Moro defende PEC do “horário flexível” após Câmara aprovar fim da escala 6×1

O senador Sergio Moro (PL-PR) defendeu a PEC do “horário flexível” após a Câmara dos Deputados aprovar, em dois turnos, a proposta que reduz gradualmente a jornada semanal de 44 para 40 horas e estabelece dois dias de descanso remunerado.

Em entrevista à Rádio Cultura em Foz do Iguaçu, Moro afirmou que a redução da jornada sem corte salarial cria uma promessa “irreal” e comparou a medida a “dar um milhão de dólares para cada brasileiro” ou elevar o salário mínimo para R$ 10 mil.

“O que se coloca para a população é: vai trabalhar menos e vai ganhar igual.

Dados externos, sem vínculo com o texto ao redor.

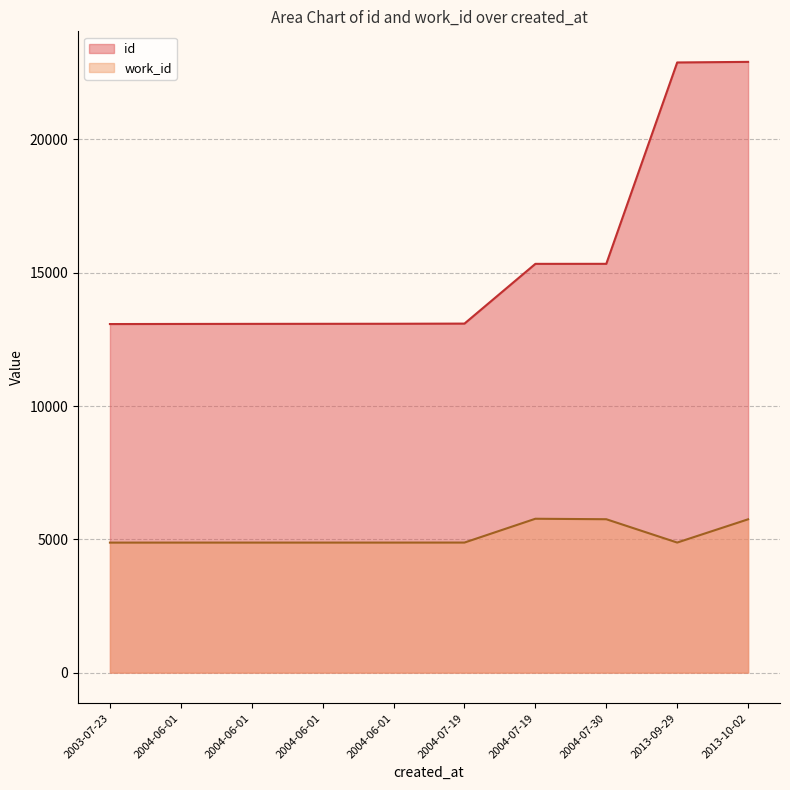

Where is the first local minimum for work_id?

2013-09-29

A gente sabe que essa conta não fecha”, declarou.

Na sequência, o senador afirmou que “a vida não é fácil” e que “a vida é dura”, ao defender que melhora de renda depende de “estudo” e “trabalho”.

Durante a entrevista, Moro confirmou apoio à PEC apresentada pelo senador Rogério Marinho (PL-RN), líder da oposição no Senado.

Protocolada como PEC 12/2026, a proposta amplia a possibilidade de negociação sobre jornada, escala de trabalho e remuneração por horas.

“O que a gente tem defendido lá, muito realisticamente, é jornada por horas, pagamento por horas, sem haver jornadas rígidas”, disse.

O texto apoiado por Moro permite que definições sobre carga horária sejam estabelecidas por acordo individual, convenção coletiva ou “livre pactuação contratual direta”.